A flock of geese honked overhead and neighborhood children squealed near a pond at the edge of his backyard as Asad — sitting on the porch of his spacious house — talked about his journey to the U.S. Asad was born in Hama, where in 1982 President Hafez al-Assad — the late father of the current president, Bashar al-Assad — massacred at least 10,000 people to quell an uprising. Asad said the al-Assad regime assassinated his uncle and arrested his late father, a Syrian military officer, amid the fighting. Other relatives disappeared.
Asad said he was arrested and tortured in 1998 after he spoke out against the al-Assad government, even after he obtained a permit to publicly share his feelings. They handcuffed him, blindfolded him, beat him, broke his rib, stripped him of his clothes and threw him in a jail cell, where he lived with no sunlight for six months. During his ordeal, he lost 50 pounds and his livelihood as a mechanical engineer.
“It’s something you cannot describe at all,” he said of the pain he experienced from his torture. “It’s unbelievable. You scream, you cry. They are heartless. They are emotionless. They are not human at all.”
After his jailers finally released him, Asad fled Syria in 2000 on a tourist visa. He landed in France. A friend later helped him find a job in Ohio.

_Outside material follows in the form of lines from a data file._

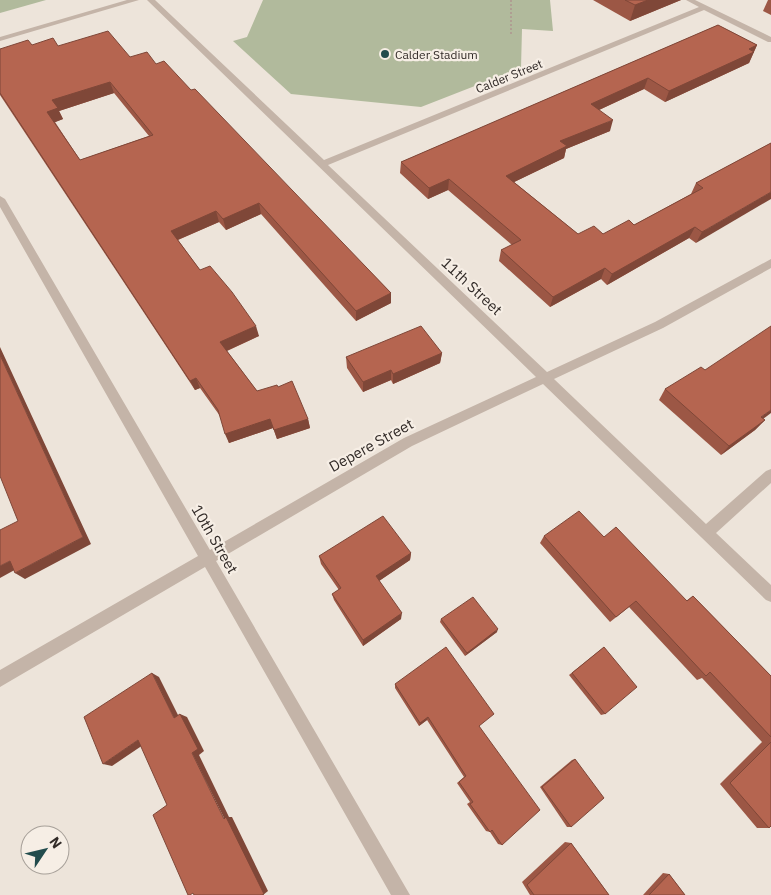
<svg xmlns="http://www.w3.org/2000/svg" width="771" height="895" font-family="'IBM Plex Sans',sans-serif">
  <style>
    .green { fill: #b1ba9c }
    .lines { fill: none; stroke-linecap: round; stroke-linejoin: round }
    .path { stroke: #af9e92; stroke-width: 2; stroke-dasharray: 2 2; stroke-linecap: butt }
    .minor { fill: #c4b4a8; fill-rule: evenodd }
    .wall { fill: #9c5745; fill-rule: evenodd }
    .shaded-wall { fill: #7f4738 }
    .building { fill: #b56550; stroke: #7f4738; fill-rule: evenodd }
    .poi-dot { fill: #224c4d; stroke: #f6eee5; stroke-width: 2 }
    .labels { text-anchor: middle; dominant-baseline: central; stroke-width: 4.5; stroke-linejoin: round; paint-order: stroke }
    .far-poi-label { font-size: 12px; fill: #312a27; stroke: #f6eee5; text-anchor: start }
    .far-street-label { font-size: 12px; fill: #312a27; stroke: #f6eee5 }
    .street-label { font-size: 15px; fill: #312a27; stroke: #f6eee5 }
  </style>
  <rect width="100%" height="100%" fill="#ede4da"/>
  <!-- green -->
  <g class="green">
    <polygon points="0,0 46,0 0,13"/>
    <polygon points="263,0 550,0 553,31 522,29 521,68 421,107 291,94 233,41 247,37"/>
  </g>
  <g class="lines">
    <!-- path -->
    <polyline class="path" points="511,0 511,35"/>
    <!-- minor -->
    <g class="minor">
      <polygon points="127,0 139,0 0,41 0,37"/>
      <polygon points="147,0 155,0 324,160 699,7 686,0 695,0 771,37 771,42 768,42 704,10 328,165 547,372 655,322 771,259 771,268 663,328 554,379 706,524 766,471 771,469 771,483 716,533 771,585 771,602 766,600 543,384 412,446 216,561 410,895 391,895 205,567 0,687 0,670 198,556 0,207 0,196 5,199 210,550 404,438 536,377"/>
    </g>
  </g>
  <!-- wall -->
  <g class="wall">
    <polygon points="593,0 681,0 630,21"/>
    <polygon points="768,0 771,0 771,15 763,11"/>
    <polygon points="718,25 757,45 749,63 665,102 644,89 599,110 610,131 566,149 564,158 514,182 578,234 603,234 634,225 691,194 696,183 771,143 696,243 689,238 607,285 601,279 550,307 499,261 501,250 512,245 448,190 428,199 400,173 401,162"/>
    <path d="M32 45 58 46 130 57 156 64 191 90 391 293V303L356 321 261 214 226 230 219 222 178 240 200 270 259 336 227 351 257 391 278 387 308 419 310 428 277 439 273 428 229 443 220 416 200 388 195 390 0 95V49ZM114 93 149 136 80 160 55 122 63 119 59 111Z"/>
    <polygon points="442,353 440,363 393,384 391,380 363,392 347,368 346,357"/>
    <polygon points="705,370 765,420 755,430 721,455 659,400 665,389"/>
    <polygon points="544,536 604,537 686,601 693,596 771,676 771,826 769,828 757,828 720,784 762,742 702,678 697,680 629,607 610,622 540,543"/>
    <polygon points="411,553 410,560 379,581 401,619 363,646 334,600 332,594 339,590 321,564 319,556"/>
    <polygon points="441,619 497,632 465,656 440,622"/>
    <polygon points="604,647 605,714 601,715 569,675"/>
    <polygon points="395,684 479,726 502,845 498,844 490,832 486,831 467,804 470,802 457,783 464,777 427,720 419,726 395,688"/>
    <polygon points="575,759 571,827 567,827 540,787 572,760"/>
    <polygon points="565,842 571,843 609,895 530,895 522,882"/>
    <polygon points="663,873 669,874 685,895 643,895"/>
  </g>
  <!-- shaded-wall -->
  <g class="shaded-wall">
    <polygon points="648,0 681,0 630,21 635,5"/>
    <polygon points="757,45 749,63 665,102 669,91"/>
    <polygon points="648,78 644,89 588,115 591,104"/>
    <polygon points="110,82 114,93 59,111 63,119 53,123 47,112 52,100"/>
    <polygon points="613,120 610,131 566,149 564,158 504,187 506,176 560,141"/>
    <polygon points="449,179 448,190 428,199 429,188"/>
    <polygon points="771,192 771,199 696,243 702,232"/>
    <polygon points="259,203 261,214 226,230 223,219"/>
    <polygon points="216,211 219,222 175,241 171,231"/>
    <polygon points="695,227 689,238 607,285 612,274"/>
    <polygon points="605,268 601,279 550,307 553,297"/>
    <polygon points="391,293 391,303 356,321 356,311"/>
    <polygon points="256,326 259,336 224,352 220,342"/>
    <polygon points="0,347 91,544 25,579 15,573 83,537 0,355"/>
    <polygon points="442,353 440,363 393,384 393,374"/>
    <polygon points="391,370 391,380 363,392 363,382"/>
    <polygon points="196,378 200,388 195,390 190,381"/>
    <polygon points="771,410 771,413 752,427 761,417"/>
    <polygon points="270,419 273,428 229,443 225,434"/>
    <polygon points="308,419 310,428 277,439 274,430"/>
    <polygon points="765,420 755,430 721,455 729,446"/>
    <polygon points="411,553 410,560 376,583 376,576"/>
    <polygon points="10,561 20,567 0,578 0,566"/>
    <polygon points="402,613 401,619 363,646 363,640"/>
    <polygon points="498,629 497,632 465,656 467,653"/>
    <polygon points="152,673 159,677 181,721 174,718"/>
    <polygon points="180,714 187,717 204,751 199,755 229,817 232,817 268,891 263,895 262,895 192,753"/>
    <polygon points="428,717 427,720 419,726 420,723"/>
    <polygon points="138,740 146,743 112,766 103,764"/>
  </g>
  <!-- building -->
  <g class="building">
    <polygon points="625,0 648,0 635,5"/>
    <polygon points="718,25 757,45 749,49 754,52 669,91 648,78 591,104 613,120 560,141 567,146 506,176 578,234 594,226 603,234 629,220 634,225 703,188 696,183 771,143 771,192 702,232 695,227 612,274 605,268 553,297 501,250 521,240 449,179 429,188 401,162"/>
    <path d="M108 31 130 57 147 52 156 64 164 61 191 90 195 89 391 293 356 311 259 203 223 219 216 211 171 231 200 270 210 266 232 292 256 326 220 342 257 391 277 385 278 387 292 381 308 419 274 430 270 419 225 434 218 410 196 378 190 381 0 93V49L28 40 32 45 53 38 58 46ZM110 82 153 135 80 160 47 112 58 108 52 100Z"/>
    <polygon points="421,326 442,353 393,374 391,370 363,382 346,357"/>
    <polygon points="771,326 771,410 761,417 765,420 729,446 665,389 701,367 705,370"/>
    <polygon points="0,355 83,537 15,573 10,561 0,566 0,530 18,521 0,476"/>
    <polygon points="579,511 604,537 616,527 687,601 693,596 771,676 771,737 710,672 706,676 636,601 616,617 544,536"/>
    <polygon points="383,516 411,553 376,576 402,613 363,640 332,594 341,588 319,556"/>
    <polygon points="473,597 498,629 467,653 441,619"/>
    <polygon points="446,647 494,714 479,726 540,810 502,845 492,830 490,832 470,804 473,802 459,782 466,776 428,717 420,723 395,684"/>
    <polygon points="604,647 637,687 605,714 572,673"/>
    <polygon points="152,673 174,718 180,714 198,749 192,753 224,819 226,817 264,894 262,895 194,895 193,893 190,895 188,895 153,815 167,805 138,740 103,764 84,717"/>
    <polygon points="771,742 771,826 769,828 730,783"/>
    <polygon points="575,759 604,798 571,827 542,787"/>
    <polygon points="571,843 609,895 534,895 527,885"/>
    <polygon points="669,874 685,895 649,895"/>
  </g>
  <!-- markers -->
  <circle class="poi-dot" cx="385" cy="54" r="5"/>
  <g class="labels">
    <!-- far-poi labels -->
    <g class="far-poi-label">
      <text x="395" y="54">Calder Stadium</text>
    </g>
    <!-- far-street labels -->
    <g class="far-street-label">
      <text transform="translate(509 76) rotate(-22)">Calder Street</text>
    </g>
    <!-- street labels -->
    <g class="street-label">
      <text transform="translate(472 286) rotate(43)">11th Street</text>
      <text transform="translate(371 445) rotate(-29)">Depere Street</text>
      <text transform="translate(215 539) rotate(60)">10th Street</text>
    </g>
  </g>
  <!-- north arrow -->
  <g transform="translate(45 850) rotate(55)"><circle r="24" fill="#f6eee5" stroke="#a7a099"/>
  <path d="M0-4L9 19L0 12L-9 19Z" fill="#224c4d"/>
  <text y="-8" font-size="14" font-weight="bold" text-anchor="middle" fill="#312a27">N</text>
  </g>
</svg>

He came to the U.S. on a visa, later moved to Newnan to start another job and then became a U.S. citizen in 2012.
This month, Asad helped organize a welcoming banquet for 12 Syrian refugee families — including many young children — at the Clarkston Community Center. He invited each of them onto the stage, where they were greeted with sustained applause. Asad told the audience that most of the adult male Syrian refugees there were already working and supporting their families. He is trying to help the others find jobs.

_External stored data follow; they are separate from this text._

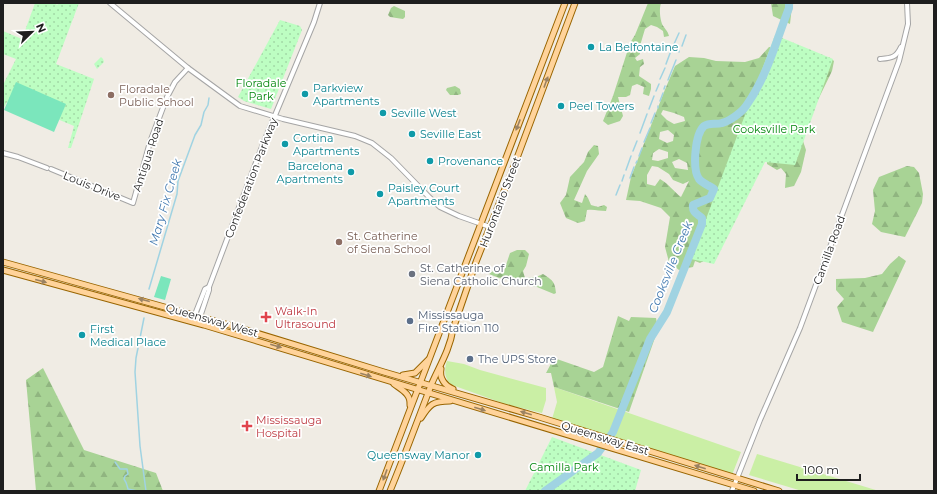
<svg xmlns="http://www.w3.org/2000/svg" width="937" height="494" font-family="Montserrat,sans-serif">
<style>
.grass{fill:#caefa5}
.forest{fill:url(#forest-firs);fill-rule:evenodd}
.park{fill:url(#park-dots)}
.pitch{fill:#7be6bc}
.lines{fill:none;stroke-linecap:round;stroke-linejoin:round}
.stream{stroke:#a0d3e2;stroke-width:1.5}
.river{stroke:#a0d3e2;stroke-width:8}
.minor-casing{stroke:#a5a5a5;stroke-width:6}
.major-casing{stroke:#996500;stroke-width:7}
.minor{stroke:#fff;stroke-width:4}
.major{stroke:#ffd39a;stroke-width:5}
.oneway{fill:#9a8262}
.culture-dot{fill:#0f9aa8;stroke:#fff;stroke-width:1.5}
.education-dot{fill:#8d6e63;stroke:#fff;stroke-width:1.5}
.worship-dot{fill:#6b7280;stroke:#fff;stroke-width:1.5}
.health-dot{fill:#e0444e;stroke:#fff;stroke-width:1.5}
.service-dot{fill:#5c6f8a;stroke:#fff;stroke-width:1.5}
.labels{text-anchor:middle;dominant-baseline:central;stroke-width:3.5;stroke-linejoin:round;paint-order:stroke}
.culture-label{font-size:11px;fill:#0d838f;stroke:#fff;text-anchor:start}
.park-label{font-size:11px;fill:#02870c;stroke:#fff}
.education-label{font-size:11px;fill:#785e54;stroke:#fff;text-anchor:start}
.street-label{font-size:11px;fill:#1e1e1e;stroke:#fff}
.worship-label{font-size:11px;fill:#5b616d;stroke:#fff;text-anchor:start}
.health-label{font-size:11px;fill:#be3a42;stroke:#fff;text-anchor:start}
.service-label{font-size:11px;fill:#4e5e75;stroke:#fff;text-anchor:start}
.water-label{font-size:12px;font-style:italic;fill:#4078af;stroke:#fff}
</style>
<defs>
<pattern id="forest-firs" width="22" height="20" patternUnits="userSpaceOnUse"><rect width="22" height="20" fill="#a8d395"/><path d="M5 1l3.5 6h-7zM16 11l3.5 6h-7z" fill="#90b580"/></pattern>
<pattern id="park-dots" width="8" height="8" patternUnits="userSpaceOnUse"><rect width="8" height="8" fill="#bdfec2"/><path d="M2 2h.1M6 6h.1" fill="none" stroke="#a2d9a6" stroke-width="1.8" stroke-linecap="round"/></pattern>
</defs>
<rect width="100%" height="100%" fill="#f0ece4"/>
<g class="grass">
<path d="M 447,361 L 464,364 L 480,370 L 546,388 L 546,400 L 542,413 L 505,404 L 452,385 C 444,379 444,370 447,361 Z"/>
<polygon points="554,387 741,452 732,475 552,419 557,402"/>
<polygon points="757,454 879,491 802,491 749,475"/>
</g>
<g class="forest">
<path d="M 648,3 L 661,3 C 659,9 660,18 662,24 C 664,28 668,31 669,36 L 664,37 L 663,31 L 657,27 L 651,25 L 645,29 L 639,49 L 640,54 L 635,58 L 637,61 L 643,59 L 644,64 L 640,67 L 639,76 L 651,84 L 651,89 L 649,96 L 643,94 L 644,87 L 637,84 L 632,86 L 630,95 L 626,97 L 618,97 L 623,116 L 620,121 L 608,125 L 603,121 L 613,96 L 630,43 L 635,35 Z"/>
<polygon points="771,3 794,3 792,6 790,24 773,16"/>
<polygon points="394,6 405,11 405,17 403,19 390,17 388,15 391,8"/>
<path d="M 769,47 L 780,48 L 714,255 L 700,263 L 695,261 L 693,267 L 679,270 L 669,262 L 665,247 L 670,217 L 661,208 L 640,201 L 626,200 L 631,177 L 664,92 L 675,66 L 689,57 L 704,58 L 716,61 L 745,62 L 759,58 ZM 663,110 L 674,113 L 684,117 L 685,121 L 674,124 L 667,120 L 661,114 ZM 668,130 L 674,135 L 673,141 L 667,143 L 659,139 L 660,132 ZM 659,149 L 668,152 L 668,158 L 658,161 L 652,160 L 653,153 ZM 679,159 L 687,163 L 688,170 L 675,168 L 672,162 ZM 652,166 L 658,167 L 669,174 L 673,180 L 683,184 L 689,181 L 681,197 C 672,190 670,185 660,179 L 655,186 L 647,184 L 647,175 Z"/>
<polygon points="821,57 829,57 834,61 832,71 801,135 806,150 801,172 794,186 785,188 786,174 781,168 777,170 767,164 767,150"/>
<polygon points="455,86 460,89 461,94 458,95 450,95 446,90 447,88"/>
<path d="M 594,145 L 598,146 L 599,154 L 587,171 L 574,200 L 582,203 L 585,194 L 588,198 L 591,205 L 598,207 L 604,205 L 607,207 L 606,211 C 599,211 594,209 587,210 L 585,221 L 578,223 L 566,218 L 560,203 L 566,195 L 570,177 L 584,162 L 588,152 Z"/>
<polygon points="907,166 914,167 919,173 923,194 922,203 905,237 881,232 872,224 875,211 873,190 879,177"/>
<path d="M 517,250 L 525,250 L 529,254 L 526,266 L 523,271 L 525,278 L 536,277 L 543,274 C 552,280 555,281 556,293 L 554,294 L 537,287 L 499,278 L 489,274 L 493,271 L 504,271 L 510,253 Z"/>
<polygon points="899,256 906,261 873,332 842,322 837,307 844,299 836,290 836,279 865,278 882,274 890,264"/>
<polygon points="618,316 629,321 631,317 656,318 658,329 629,412 554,387 551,373 546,373 554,358 594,372 603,367"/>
<polygon points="43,368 84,450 156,473 163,491 36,491 26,380"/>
</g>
<g class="park">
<polygon points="35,3 55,3 57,5 59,3 79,3 56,64 94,79 71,148 68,148 74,126 50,116 7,102 3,109 3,85 16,59 3,54 3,31 22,39"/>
<polygon points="280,20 300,26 302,30 271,109 244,101 238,97"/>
<polygon points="775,35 833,59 795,165 765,162 714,264 691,259"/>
<polygon points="101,57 103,59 104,62 97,69 94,64"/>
<polygon points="552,437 641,470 635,491 525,491"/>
</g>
<g class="pitch">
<polygon points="16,82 66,104 54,132 4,110"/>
<polygon points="161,276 171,279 165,300 154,297"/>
</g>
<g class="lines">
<g class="stream">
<polyline points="674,44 679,33"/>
<polyline points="682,46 686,35"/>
<polyline points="679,52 679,51"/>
<polyline points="666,64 672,48"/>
<polyline points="660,79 665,68"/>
<polyline points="668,80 676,60"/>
<polyline points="664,89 665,86"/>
<polyline points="656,91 659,84"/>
<polyline points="660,101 663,93"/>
<polyline points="658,108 658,106"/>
<polyline points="649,109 654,96"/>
<polyline points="651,123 655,113"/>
<polyline points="640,133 647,114"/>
<polyline points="644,142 650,128"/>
<polyline points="633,151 637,141"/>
<polyline points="639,156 642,148"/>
<polyline points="636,163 637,161"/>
<polyline points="626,170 631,156"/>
<polyline points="630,178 634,167"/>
<polyline points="622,181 624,175"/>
<polyline points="616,195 620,185"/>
<polyline points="149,289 177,194 178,181 195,135 201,125 204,112 208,105 209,98"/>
<polyline points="144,318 136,358 135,372 140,446 146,491"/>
<path d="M 115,462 L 120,469 L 127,469 L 128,474 L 125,476 L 124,479 C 127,483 127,485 128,489 L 137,491"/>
</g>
<path class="river" d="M 545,491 L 598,453 L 613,432 L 650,339 L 667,312 L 702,224 L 702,218 C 697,214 692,212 693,205 L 710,198 L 714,189 C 710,186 702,183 699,179 C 692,169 695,134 704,126 C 710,122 716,125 722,123 C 730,121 742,112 746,106 C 767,77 776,41 789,8 L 789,3"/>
<g class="minor-casing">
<g id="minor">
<polyline points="110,3 188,68 240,106 283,119 355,136 372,143 391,158 429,197 440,207 459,216 490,227"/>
<path d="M 880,59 C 891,58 896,58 901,47"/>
<polyline points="3,153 18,157 47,168"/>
<polyline points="51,169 133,203 150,142 167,97 175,82 188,68"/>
<polyline points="192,322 205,289 209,287"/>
<polyline points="198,323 209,290 209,287 263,144 314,22 320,3"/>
<polyline points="732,491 760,420 800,328 899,61 908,24 907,3"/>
</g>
</g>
<g class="major-casing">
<g id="major">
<polyline points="3,262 240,328 384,372 539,417 779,491"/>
<polyline points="3,270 204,325 754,491"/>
<path d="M 441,369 C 439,378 445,386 453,389"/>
<polyline points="403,375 415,373 428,360"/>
<path d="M 394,384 C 402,390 411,394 410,405"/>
<path d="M 421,418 C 430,404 433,401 450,401"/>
<polyline points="379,491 565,3"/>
<path d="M 390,491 C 405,455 418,419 432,383 C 440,365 450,349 453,329 L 476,262 L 514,166 L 575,3"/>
</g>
</g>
<use href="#minor" class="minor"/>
<use href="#major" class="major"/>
</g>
<defs><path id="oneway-solid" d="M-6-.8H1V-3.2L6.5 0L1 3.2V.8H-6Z"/></defs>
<g class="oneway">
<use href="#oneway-solid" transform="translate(546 82) rotate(-70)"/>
<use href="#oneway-solid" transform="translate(518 125) rotate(111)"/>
<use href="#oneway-solid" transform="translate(41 281) rotate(15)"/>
<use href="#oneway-solid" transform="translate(144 300) rotate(-165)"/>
<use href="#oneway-solid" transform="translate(276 346) rotate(16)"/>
<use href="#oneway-solid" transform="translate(366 375) rotate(17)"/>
<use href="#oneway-solid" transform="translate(480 409) rotate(17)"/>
<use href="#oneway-solid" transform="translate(526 413) rotate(-164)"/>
<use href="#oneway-solid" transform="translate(700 467) rotate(-163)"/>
<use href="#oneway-solid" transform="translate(385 475) rotate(110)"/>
</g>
<g class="culture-dot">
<circle cx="591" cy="47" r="4"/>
<circle cx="305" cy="94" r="4"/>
<circle cx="561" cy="106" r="4"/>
<circle cx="383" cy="113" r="4"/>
<circle cx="412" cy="134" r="4"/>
<circle cx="285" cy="144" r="4"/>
<circle cx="430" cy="161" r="4"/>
<circle cx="351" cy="172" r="4"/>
<circle cx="380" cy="194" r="4"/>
<circle cx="82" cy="335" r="4"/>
<circle cx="478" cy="455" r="4"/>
</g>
<g class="education-dot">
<circle cx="111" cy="95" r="4"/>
<circle cx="339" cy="242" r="4"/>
</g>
<circle class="worship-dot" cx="412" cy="274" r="4"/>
<g class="health-dot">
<path d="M264 311h4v4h4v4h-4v4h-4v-4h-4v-4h4z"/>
<path d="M245 420h4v4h4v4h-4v4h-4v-4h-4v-4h4z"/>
</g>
<g class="service-dot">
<circle cx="410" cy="321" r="4"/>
<circle cx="470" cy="359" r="4"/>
</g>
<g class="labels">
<g class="culture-label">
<text x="599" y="47">La Belfontaine</text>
<text x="313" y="88">Parkview<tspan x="313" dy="13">Apartments</tspan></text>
<text x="569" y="106">Peel Towers</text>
<text x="391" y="113">Seville West</text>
<text x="420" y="134">Seville East</text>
<text x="293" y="138">Cortina<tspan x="293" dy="13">Apartments</tspan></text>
<text x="438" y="161">Provenance</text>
<text x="343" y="166" text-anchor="end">Barcelona<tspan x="343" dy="13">Apartments</tspan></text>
<text x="388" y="188">Paisley Court<tspan x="388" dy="13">Apartments</tspan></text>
<text x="90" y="329">First<tspan x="90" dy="13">Medical Place</tspan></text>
<text x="470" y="455" text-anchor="end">Queensway Manor</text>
</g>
<g class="park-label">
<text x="261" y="83">Floradale<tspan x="261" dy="13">Park</tspan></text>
<text x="774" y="129">Cooksville Park</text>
<text x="564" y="467">Camilla Park</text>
</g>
<g class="education-label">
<text x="119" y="89">Floradale<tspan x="119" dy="13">Public School</tspan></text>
<text x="347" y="236">St. Catherine<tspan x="347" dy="13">of Siena School</tspan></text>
</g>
<g class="street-label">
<text transform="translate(148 155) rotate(-72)">Antigua Road</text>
<text transform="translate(251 178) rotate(-69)">Confederation Parkway</text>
<text transform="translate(92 186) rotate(22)">Louis Drive</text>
<text transform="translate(500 202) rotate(-69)">Hurontario Street</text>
<text transform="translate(829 250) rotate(-70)">Camilla Road</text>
<text transform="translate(212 320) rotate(16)">Queensway West</text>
<text transform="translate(605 438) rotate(17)">Queensway East</text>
</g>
<g class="worship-label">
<text x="420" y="268">St. Catherine of<tspan x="420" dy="13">Siena Catholic Church</tspan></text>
</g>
<g class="health-label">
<text x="275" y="311">Walk-In<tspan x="275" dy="13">Ultrasound</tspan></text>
<text x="256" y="420">Mississauga<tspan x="256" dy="13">Hospital</tspan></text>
</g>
<g class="service-label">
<text x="418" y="315">Mississauga<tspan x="418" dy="13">Fire Station 110</tspan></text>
<text x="478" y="359">The UPS Store</text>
</g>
<g class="water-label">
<text transform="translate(165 202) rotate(-74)">Mary Fix Creek</text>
<text transform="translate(670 267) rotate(-68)">Cooksville Creek</text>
</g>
</g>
<rect width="937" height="494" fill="none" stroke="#1e1e1e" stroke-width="8"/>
<g transform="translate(32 32) rotate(67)" stroke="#ffffff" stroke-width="3" paint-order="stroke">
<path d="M0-3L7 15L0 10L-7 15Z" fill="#1e1e1e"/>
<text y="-6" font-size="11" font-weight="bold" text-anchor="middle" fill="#1e1e1e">N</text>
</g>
<path d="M797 474v6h63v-6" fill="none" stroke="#1e1e1e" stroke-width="2"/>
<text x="803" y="474" font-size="12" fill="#1e1e1e" stroke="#ffffff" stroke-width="3" paint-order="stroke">100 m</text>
</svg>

Safia Jama, a fellow Muslim who has also been helping Syrian refugees resettle in Georgia, said Asad is following his Islamic faith by helping the needy.
“I love the guy. He is great,” said Jama, who came here from Somalia as an asylee and now works at New American Pathways, an Atlanta area refugee resettlement organization. “I wish I had ten of him.”
Asad said helping the refugees makes him feel “human” after experiencing such inhumane conditions in his native country.
“Are we humans, or what are we?” he said, his eyes welling with tears. “If we are humans, we are going to do something for them.”